Fatty acids, monoglycerides, and some diglycerides are absorbed by the duodenum, once the triglycerides have been broken down.
In the intestine, lipases and bile split triglycerides into monoacylglycerol and free fatty acids in a process called lipolysis.
Theses substances are subsequently moved to absorptive enterocyte cells lining the intestines.
The triglycerides are rebuilt in the enterocytes from their fragments and packaged together with cholesterol and proteins to form chylomicrons.
Chylomicrons are excreted from the cells and collected by the lymph system and transported to the large vessels near the heart before being mixed into the blood.
They are formed in the endoplasmic reticulum in the absorptive cells, known as enterocytes, of the small intestine.
The villi of the brush border of the small intestine provide a large surface area for absorption of chylomicrons.
The newly formed chylomicrons are secreted through the basolateral membrane of the small intestine into the lacteals, where they join lymph to become chyle.
Lymphatic vessels carry the chyle to the venous return of the systemic circulation.
Chylomicrons supply the tissue with fat absorbed from the diet.
Chylomicrons transport lipids absorbed from the intestine to adipose, cardiac, and skeletal muscle tissue
At these sites their triglyceride components are hydrolyzed by lipoprotein lipase, allowing the released free fatty acids to be absorbed.

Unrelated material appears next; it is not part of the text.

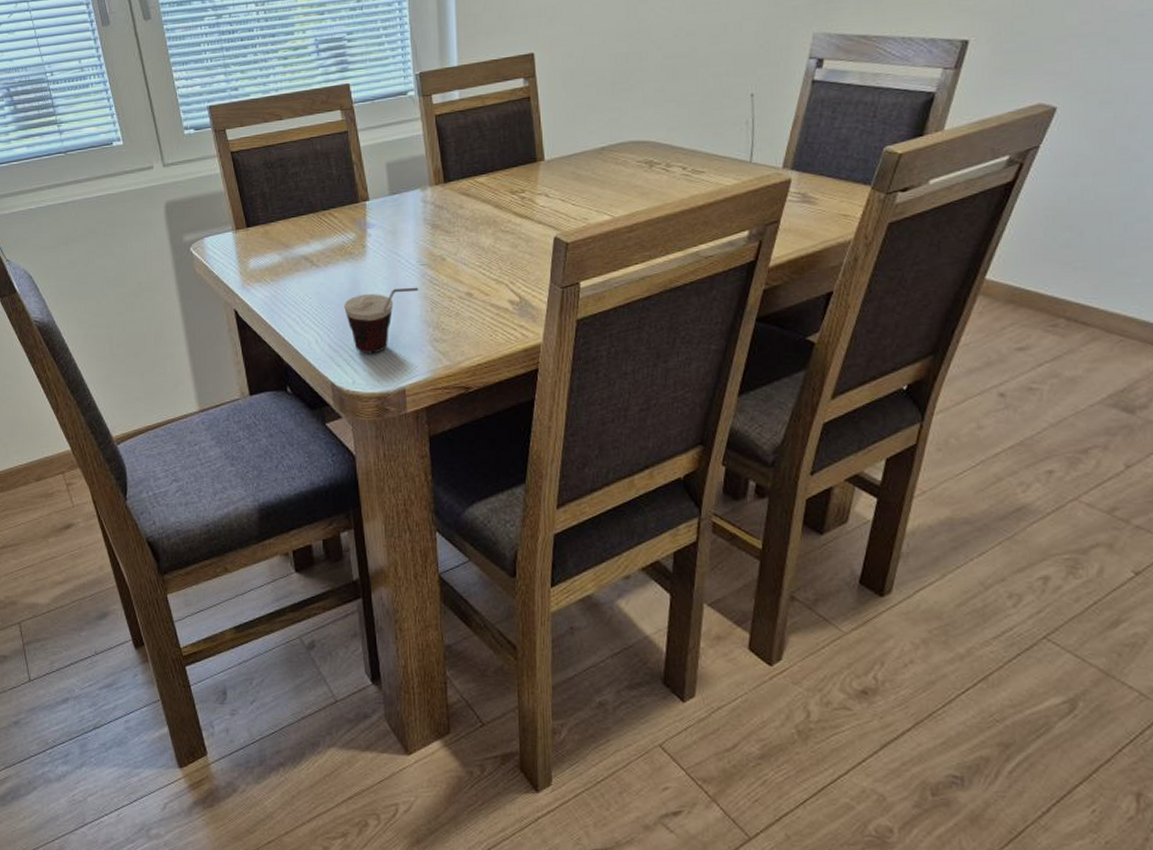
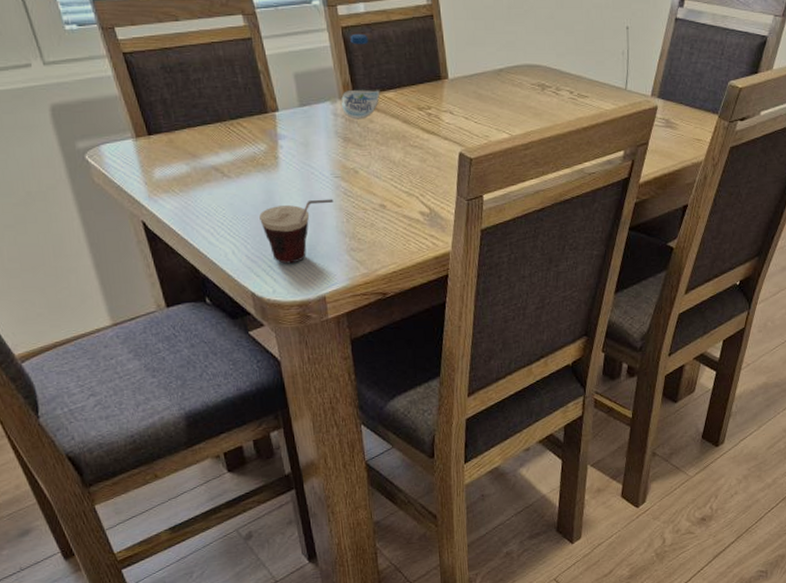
water bottle: none [432,120,472,206] -> present [341,33,380,120]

Lipids from the diet bypass the hepatic portal system.
When a large portion of the triacylglycerol core have been hydrolyzed, chylomicron remnants are formed and are taken up by the liver, thereby also transf2242ing dietary fat to the liver.
There are three stages to chylomicron lifecycle:
Triglycerides are emulsified by bile and hydrolyzed by lipase, resulting in a mixture of fatty acids and monoglycerides.

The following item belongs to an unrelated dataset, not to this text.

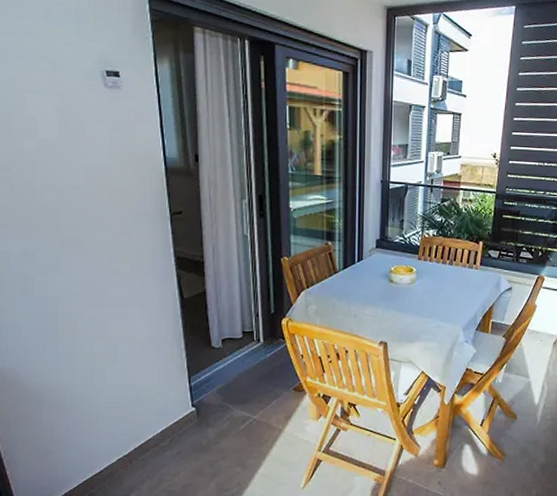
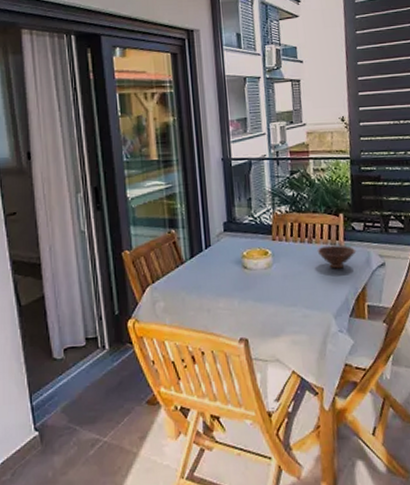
bowl: none [456,268,490,289] -> present [317,245,357,269]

The above pass from the intestinal lumen into the enterocyte, where they are re-esterified to form triglycerides.
The triglycerides are then combined with phospholipids, cholesteryl esters, and apolipoprotein B to form a nascent chylomicron.
These are then released by exocytosis from the enterocytes into the, lymphatic vessels in the villi of the small intestine, and are then secreted into the bloodstream at the thoracic duct’s connection with the left subclavian vein.
Nascent chylomicrons are composed primarily of triglycerides (85%) and contain some cholesterol and cholesteryl esters.
The main apolipoprotein component is apolipoprotein B.
Circulating chylomicrons exchange components with high-density lipoproteins (HDL).
The HDL donates apolipoprotein C-II (APOC2) and apolipoprotein E (APOE) to the nascent chylomicron and, thus, converts it to a mature chylomicron.
APOC2 is the coenzyme for lipoprotein lipase (LPL) activity.
Once triglyceride stores are distributed, the chylomicron returns APOC2 to the HDL, keeping APOE, and, becomes a chylomicron remnant, now only 30–50 nm.
Chylomicrons are one of the five major groups of lipoproteins: chylomicrons, very low-density lipoprotein, intermediate-density lipoprotein, low-density lipoprotein, high-density lipoprotein, that enable fats and cholesterol to move within the water-based solution of the bloodstream.